## Extracted entries
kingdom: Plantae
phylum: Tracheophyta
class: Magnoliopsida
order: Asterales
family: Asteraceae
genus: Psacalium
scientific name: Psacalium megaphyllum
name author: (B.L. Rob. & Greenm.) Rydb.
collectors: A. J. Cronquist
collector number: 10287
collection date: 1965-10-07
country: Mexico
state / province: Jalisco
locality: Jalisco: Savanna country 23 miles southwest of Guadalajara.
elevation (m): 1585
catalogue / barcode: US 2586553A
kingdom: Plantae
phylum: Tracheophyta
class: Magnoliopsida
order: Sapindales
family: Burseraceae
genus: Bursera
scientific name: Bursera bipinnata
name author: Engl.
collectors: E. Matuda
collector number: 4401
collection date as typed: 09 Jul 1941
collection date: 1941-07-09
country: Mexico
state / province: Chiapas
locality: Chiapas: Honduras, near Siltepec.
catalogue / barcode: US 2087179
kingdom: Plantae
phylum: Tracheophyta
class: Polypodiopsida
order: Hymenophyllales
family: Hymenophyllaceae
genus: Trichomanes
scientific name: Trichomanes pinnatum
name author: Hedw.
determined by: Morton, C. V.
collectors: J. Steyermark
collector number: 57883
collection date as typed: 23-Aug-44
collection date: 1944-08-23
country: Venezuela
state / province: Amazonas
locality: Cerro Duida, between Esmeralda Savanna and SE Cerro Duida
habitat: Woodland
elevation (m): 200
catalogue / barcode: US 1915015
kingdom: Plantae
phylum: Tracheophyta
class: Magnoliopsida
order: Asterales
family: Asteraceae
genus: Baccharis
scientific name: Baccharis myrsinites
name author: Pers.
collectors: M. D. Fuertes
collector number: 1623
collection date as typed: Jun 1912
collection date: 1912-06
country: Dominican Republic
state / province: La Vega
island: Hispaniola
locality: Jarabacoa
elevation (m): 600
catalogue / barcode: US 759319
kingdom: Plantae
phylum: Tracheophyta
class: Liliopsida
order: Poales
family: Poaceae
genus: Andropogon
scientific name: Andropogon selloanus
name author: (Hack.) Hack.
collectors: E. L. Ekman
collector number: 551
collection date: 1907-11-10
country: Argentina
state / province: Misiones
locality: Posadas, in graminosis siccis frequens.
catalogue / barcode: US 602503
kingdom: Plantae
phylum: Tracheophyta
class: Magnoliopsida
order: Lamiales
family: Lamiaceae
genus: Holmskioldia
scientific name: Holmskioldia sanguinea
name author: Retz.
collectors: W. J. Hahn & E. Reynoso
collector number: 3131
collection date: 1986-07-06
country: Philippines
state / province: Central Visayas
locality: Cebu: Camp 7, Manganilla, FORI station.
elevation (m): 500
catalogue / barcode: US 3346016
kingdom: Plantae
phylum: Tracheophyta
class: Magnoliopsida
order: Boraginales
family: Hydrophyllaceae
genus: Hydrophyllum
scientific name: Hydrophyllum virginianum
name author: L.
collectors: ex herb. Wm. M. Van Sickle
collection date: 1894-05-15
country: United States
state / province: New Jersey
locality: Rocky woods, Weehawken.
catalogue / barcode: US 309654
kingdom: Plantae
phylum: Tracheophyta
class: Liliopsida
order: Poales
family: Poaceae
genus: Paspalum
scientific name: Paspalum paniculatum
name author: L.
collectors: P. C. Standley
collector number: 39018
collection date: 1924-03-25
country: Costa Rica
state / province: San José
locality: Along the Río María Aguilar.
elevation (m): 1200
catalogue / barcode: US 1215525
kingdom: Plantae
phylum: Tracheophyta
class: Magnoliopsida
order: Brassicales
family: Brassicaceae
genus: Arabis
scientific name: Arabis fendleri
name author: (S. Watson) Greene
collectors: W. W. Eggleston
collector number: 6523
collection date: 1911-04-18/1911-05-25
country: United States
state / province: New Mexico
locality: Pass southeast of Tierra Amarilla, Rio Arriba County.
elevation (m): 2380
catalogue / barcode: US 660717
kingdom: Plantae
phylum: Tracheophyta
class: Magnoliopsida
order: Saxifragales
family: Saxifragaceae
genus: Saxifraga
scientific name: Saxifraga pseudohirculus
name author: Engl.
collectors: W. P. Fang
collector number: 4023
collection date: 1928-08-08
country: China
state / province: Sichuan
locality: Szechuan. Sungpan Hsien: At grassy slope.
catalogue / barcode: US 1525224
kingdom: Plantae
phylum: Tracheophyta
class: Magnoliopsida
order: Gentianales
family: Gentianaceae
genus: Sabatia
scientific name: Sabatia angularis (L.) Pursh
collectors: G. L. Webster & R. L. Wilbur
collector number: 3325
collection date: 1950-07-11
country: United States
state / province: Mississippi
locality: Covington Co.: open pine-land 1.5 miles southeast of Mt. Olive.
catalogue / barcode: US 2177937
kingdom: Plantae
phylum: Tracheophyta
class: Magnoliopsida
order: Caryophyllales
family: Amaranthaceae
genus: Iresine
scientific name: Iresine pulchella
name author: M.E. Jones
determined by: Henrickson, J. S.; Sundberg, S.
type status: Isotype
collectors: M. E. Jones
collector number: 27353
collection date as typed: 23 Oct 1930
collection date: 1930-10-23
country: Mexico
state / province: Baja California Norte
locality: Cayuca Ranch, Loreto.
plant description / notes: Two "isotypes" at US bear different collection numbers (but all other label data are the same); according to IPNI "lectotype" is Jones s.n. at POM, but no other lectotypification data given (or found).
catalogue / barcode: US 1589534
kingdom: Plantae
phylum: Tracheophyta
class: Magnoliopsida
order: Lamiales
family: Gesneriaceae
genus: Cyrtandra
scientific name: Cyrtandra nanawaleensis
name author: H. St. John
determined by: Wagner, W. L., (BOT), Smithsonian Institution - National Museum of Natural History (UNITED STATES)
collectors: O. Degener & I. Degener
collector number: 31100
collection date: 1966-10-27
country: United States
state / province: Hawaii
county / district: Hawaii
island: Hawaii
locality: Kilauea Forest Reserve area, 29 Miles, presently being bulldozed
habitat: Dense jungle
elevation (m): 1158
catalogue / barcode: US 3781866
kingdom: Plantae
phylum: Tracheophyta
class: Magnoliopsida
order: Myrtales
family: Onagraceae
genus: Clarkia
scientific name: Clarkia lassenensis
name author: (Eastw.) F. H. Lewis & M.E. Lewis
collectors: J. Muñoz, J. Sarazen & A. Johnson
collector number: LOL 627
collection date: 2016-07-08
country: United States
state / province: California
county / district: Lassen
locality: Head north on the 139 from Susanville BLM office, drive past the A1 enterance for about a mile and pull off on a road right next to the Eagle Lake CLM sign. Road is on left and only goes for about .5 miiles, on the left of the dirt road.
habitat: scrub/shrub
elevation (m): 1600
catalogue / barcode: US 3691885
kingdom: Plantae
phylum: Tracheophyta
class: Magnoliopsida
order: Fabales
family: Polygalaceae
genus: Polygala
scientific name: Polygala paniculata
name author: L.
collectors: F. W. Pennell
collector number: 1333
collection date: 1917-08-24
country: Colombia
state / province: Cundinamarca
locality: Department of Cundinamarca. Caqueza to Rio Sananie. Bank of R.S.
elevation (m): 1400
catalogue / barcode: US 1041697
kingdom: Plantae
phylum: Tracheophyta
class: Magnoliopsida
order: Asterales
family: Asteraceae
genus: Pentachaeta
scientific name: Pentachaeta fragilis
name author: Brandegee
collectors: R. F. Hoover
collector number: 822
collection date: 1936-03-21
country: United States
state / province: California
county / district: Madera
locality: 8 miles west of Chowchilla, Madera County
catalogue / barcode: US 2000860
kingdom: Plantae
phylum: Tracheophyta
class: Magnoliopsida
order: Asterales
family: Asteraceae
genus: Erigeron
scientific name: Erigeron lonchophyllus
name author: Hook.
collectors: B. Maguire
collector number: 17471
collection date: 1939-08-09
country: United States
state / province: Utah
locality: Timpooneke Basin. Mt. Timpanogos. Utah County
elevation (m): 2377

## Work instructions
Can you copy the listing exactly, from its start through the line that contains "collection date as typed: 23-Aug-44", including both ends?

## Written answer
kingdom: Plantae
phylum: Tracheophyta
class: Magnoliopsida
order: Asterales
family: Asteraceae
genus: Psacalium
scientific name: Psacalium megaphyllum
name author: (B.L. Rob. & Greenm.) Rydb.
collectors: A. J. Cronquist
collector number: 10287
collection date: 1965-10-07
country: Mexico
state / province: Jalisco
locality: Jalisco: Savanna country 23 miles southwest of Guadalajara.
elevation (m): 1585
catalogue / barcode: US 2586553A
kingdom: Plantae
phylum: Tracheophyta
class: Magnoliopsida
order: Sapindales
family: Burseraceae
genus: Bursera
scientific name: Bursera bipinnata
name author: Engl.
collectors: E. Matuda
collector number: 4401
collection date as typed: 09 Jul 1941
collection date: 1941-07-09
country: Mexico
state / province: Chiapas
locality: Chiapas: Honduras, near Siltepec.
catalogue / barcode: US 2087179
kingdom: Plantae
phylum: Tracheophyta
class: Polypodiopsida
order: Hymenophyllales
family: Hymenophyllaceae
genus: Trichomanes
scientific name: Trichomanes pinnatum
name author: Hedw.
determined by: Morton, C. V.
collectors: J. Steyermark
collector number: 57883
collection date as typed: 23-Aug-44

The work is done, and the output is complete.